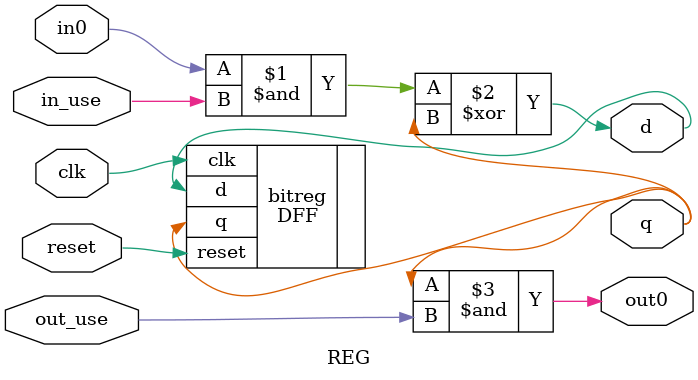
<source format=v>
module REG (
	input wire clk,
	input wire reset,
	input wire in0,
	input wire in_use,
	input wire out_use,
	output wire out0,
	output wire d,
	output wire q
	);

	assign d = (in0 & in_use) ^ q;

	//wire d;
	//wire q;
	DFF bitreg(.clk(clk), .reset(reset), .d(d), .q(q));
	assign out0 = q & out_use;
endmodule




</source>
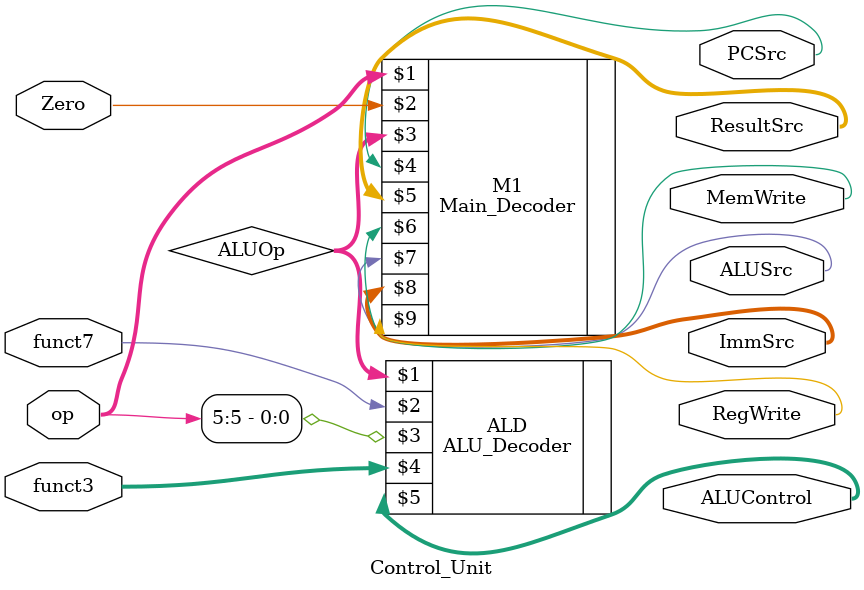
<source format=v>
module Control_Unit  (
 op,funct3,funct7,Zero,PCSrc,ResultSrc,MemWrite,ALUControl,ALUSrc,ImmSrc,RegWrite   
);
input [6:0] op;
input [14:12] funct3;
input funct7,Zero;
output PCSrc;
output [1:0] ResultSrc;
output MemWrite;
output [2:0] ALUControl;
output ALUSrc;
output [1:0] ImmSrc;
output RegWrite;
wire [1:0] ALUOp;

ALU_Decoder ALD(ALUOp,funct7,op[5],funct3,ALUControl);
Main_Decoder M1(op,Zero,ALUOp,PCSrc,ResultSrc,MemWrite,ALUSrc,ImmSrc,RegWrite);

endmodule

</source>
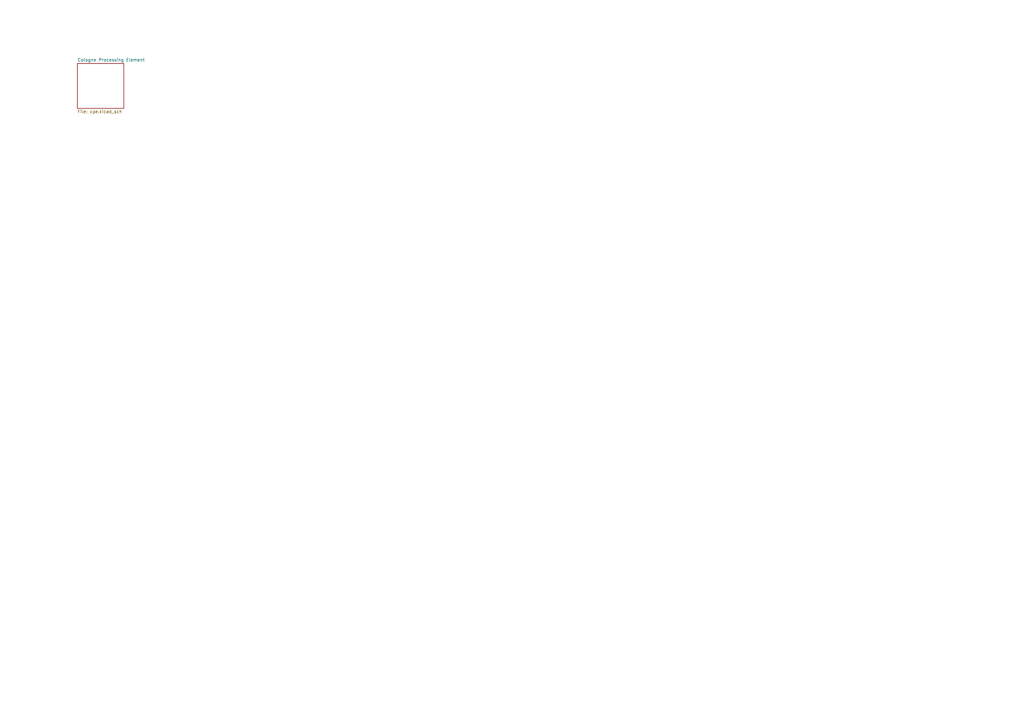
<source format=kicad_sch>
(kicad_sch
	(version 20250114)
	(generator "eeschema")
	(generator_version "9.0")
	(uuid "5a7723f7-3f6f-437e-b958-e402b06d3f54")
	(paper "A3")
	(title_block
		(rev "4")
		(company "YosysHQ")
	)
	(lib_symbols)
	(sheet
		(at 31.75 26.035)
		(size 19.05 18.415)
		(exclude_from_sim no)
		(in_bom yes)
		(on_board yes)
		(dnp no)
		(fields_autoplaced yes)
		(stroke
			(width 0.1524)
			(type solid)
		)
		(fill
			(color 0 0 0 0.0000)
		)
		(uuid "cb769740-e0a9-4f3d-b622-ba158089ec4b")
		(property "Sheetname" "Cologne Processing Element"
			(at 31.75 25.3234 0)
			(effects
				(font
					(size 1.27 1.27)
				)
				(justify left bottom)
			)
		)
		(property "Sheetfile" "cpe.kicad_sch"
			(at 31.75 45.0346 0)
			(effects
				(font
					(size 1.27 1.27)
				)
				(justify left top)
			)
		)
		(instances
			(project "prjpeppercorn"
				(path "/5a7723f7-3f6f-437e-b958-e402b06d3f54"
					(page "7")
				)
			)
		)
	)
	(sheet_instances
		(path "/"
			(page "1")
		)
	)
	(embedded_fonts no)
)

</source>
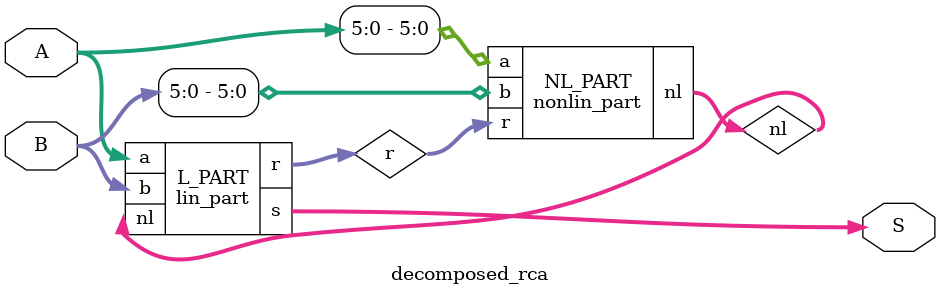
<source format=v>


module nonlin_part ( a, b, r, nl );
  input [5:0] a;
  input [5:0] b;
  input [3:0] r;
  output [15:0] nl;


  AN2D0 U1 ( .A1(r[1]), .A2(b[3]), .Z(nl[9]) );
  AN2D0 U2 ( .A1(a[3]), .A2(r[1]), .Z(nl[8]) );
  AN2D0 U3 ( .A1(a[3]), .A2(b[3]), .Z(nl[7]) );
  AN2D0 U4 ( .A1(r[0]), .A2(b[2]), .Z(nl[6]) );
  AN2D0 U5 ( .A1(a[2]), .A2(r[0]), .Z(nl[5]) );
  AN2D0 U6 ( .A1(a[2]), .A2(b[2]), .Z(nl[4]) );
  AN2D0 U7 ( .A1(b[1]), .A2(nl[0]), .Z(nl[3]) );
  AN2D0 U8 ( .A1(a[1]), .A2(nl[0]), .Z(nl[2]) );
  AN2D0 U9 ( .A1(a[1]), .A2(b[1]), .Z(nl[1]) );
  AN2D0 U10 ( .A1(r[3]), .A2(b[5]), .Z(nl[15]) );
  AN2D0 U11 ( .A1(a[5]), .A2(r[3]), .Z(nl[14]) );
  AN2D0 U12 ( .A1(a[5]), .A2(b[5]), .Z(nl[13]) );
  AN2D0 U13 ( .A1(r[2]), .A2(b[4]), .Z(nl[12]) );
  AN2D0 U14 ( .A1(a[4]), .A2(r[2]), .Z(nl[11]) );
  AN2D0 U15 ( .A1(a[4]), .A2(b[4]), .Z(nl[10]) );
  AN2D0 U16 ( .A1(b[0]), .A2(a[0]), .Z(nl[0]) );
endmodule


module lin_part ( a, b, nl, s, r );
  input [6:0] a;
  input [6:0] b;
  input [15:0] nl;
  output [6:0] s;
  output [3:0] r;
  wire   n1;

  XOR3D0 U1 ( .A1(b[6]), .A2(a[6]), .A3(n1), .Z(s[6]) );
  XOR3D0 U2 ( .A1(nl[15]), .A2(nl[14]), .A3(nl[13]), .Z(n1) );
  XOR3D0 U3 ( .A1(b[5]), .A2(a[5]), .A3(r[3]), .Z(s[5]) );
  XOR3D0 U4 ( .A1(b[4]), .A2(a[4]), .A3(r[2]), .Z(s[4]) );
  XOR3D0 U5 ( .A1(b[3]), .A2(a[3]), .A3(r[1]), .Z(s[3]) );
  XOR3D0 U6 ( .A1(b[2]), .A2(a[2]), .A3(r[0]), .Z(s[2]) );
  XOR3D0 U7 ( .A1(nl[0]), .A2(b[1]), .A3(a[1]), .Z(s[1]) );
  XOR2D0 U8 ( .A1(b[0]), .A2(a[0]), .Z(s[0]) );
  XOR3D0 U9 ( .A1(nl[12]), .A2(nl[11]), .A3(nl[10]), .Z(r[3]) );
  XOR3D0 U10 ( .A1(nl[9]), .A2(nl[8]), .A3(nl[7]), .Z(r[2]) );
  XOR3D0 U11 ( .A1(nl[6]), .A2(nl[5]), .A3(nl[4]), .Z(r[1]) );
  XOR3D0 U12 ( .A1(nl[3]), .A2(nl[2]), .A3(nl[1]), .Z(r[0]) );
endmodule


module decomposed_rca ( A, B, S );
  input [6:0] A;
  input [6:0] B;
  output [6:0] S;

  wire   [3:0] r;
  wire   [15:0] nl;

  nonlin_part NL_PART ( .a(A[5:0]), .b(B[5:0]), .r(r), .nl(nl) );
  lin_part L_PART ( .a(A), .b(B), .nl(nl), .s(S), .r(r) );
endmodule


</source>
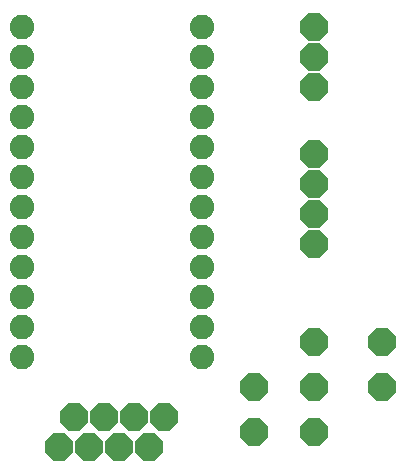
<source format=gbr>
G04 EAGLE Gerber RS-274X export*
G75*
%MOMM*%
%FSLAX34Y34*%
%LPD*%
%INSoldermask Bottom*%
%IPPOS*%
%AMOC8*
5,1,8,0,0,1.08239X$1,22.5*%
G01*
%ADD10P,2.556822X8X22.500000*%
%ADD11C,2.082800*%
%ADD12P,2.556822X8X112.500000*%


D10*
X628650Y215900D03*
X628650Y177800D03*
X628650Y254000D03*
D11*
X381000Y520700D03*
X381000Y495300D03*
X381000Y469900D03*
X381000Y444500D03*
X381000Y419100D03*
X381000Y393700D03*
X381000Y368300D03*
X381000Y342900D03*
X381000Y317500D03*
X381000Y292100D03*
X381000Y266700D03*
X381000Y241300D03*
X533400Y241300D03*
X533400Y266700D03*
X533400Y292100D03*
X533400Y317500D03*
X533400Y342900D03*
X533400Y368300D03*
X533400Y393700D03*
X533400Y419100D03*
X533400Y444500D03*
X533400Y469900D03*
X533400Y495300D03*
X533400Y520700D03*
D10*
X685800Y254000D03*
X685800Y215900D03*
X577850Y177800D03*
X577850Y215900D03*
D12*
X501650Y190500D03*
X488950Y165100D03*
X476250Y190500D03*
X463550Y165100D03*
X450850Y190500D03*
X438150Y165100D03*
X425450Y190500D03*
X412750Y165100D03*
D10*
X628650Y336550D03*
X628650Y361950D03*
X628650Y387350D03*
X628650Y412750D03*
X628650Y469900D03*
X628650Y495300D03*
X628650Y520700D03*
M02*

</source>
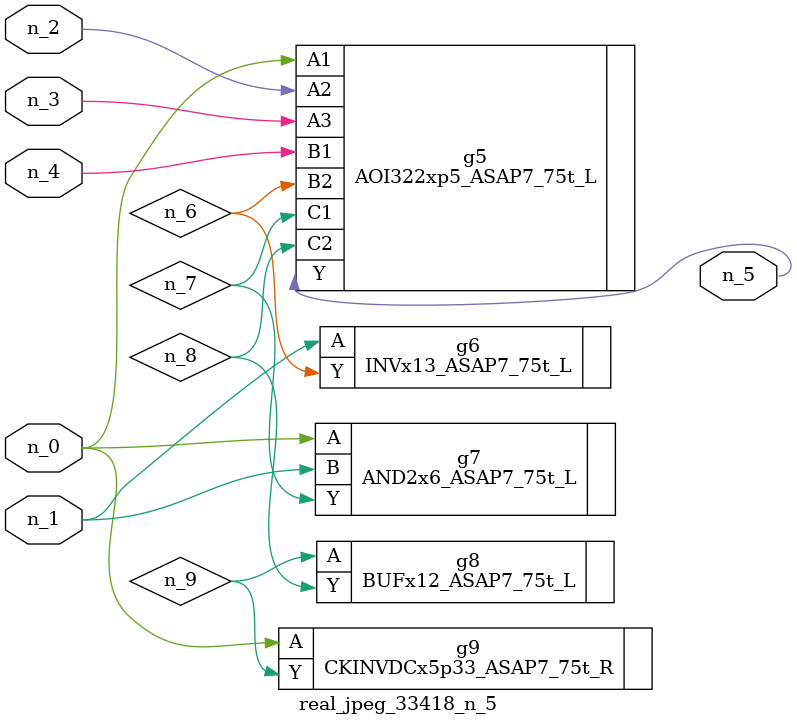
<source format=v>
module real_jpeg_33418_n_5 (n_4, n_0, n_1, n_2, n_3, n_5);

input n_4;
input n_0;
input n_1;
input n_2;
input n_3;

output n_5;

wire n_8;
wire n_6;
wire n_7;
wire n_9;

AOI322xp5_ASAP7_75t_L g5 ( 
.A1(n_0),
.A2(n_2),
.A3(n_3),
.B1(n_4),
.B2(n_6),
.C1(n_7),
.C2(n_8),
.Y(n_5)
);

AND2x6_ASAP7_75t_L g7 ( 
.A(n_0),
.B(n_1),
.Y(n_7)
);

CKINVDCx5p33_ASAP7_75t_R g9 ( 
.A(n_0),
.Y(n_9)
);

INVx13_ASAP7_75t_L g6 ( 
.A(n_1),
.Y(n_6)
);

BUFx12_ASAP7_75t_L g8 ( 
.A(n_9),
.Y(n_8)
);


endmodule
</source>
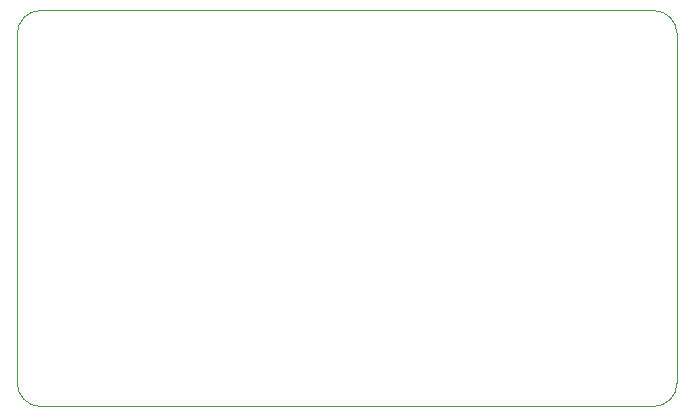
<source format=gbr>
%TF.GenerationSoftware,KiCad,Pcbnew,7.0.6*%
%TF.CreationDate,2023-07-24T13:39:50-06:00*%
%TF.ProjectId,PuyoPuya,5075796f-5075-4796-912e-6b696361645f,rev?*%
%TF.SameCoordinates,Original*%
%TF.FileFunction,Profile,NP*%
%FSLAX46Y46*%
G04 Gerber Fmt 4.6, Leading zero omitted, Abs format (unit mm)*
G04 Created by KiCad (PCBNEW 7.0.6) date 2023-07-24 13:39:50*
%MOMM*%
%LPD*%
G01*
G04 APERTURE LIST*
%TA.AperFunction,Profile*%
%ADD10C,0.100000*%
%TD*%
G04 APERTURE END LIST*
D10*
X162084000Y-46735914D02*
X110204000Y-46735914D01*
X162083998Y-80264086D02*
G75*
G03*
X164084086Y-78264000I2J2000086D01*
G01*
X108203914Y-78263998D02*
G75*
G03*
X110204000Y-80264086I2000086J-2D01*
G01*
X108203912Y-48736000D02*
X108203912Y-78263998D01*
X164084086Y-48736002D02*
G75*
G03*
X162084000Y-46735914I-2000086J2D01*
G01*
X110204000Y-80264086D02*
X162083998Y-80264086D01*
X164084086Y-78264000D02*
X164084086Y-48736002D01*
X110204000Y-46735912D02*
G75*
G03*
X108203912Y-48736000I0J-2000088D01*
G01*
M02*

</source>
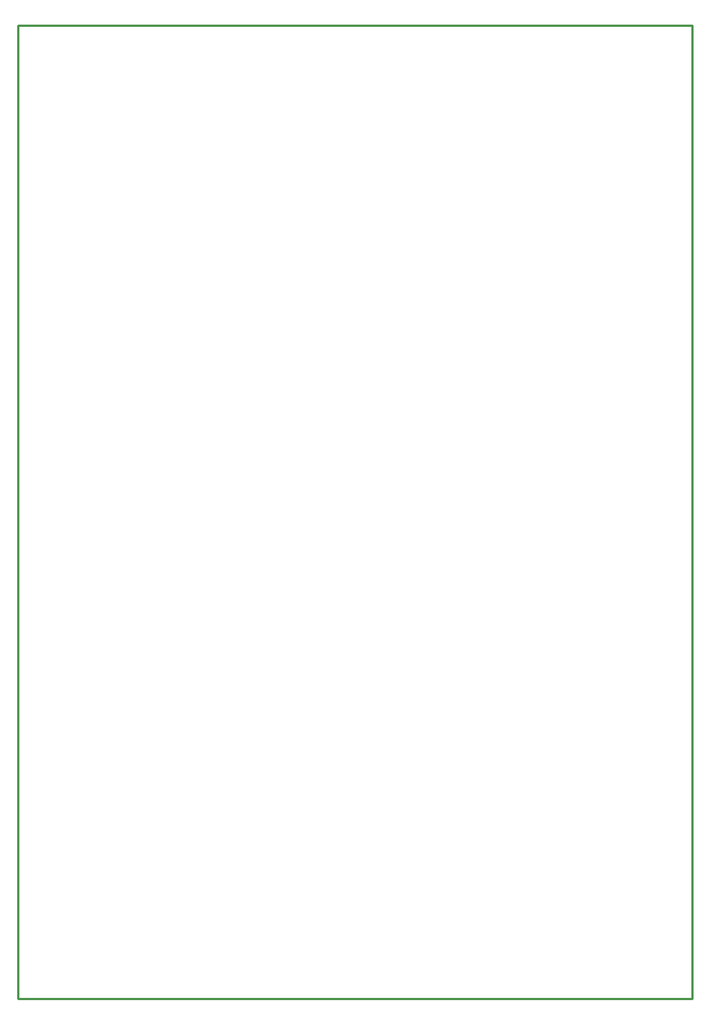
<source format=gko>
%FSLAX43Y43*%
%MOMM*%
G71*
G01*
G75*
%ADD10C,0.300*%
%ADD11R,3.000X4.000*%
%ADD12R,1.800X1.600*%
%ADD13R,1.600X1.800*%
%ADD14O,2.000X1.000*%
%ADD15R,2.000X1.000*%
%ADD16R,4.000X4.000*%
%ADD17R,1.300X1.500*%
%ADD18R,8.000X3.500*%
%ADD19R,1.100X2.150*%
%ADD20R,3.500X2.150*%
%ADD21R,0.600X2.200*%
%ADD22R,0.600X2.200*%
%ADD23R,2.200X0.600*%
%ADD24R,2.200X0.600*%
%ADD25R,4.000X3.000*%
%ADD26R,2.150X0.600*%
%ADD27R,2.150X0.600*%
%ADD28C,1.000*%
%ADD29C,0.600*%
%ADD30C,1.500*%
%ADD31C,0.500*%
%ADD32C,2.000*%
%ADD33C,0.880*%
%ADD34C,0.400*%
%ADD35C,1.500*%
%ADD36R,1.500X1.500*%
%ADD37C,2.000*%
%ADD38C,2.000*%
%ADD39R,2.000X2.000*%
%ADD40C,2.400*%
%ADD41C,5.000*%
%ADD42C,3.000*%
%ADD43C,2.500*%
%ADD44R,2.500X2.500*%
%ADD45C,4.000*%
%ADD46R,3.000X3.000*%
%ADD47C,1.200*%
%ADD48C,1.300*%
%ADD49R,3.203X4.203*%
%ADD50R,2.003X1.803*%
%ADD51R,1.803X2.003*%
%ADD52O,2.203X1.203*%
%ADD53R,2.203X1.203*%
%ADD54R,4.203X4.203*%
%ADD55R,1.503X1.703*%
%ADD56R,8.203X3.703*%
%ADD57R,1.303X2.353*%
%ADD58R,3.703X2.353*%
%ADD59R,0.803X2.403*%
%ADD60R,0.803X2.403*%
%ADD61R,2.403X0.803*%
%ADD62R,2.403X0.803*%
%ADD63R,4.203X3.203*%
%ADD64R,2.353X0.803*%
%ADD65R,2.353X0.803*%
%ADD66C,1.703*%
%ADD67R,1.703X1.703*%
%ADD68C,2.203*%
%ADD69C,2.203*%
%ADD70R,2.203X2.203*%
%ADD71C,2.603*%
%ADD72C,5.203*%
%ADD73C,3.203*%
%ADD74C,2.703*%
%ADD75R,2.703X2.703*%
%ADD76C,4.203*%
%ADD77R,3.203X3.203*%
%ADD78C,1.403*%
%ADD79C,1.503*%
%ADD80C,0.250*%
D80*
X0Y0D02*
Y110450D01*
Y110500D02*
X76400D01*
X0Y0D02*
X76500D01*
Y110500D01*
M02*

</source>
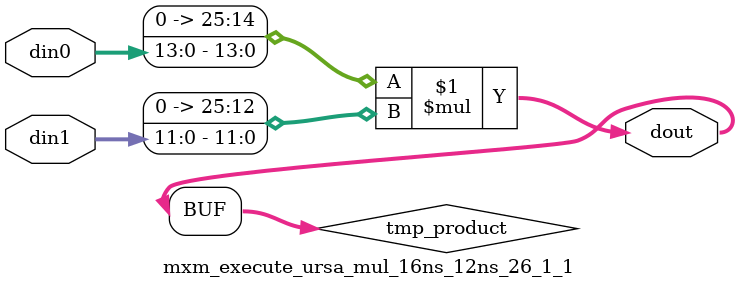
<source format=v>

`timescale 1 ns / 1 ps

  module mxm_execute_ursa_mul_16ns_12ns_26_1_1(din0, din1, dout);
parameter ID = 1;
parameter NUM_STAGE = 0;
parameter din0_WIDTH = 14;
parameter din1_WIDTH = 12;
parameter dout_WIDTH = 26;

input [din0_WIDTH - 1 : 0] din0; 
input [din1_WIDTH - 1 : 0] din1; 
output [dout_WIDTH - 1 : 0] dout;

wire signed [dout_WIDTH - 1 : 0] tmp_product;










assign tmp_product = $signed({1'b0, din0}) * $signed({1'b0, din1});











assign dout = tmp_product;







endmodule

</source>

EXERCISE >> What you give back should be only the lines of the records above, starting at the line with "G04 Created by" and ending at the line with "X108203912Y-48736000D02*", restated word for word.

WRITTEN RESPONSE >>
G04 Created by KiCad (PCBNEW 7.0.6) date 2023-07-24 13:39:50*
%MOMM*%
%LPD*%
G01*
G04 APERTURE LIST*
%TA.AperFunction,Profile*%
%ADD10C,0.100000*%
%TD*%
G04 APERTURE END LIST*
D10*
X162084000Y-46735914D02*
X110204000Y-46735914D01*
X162083998Y-80264086D02*
G75*
G03*
X164084086Y-78264000I2J2000086D01*
G01*
X108203914Y-78263998D02*
G75*
G03*
X110204000Y-80264086I2000086J-2D01*
G01*
X108203912Y-48736000D02*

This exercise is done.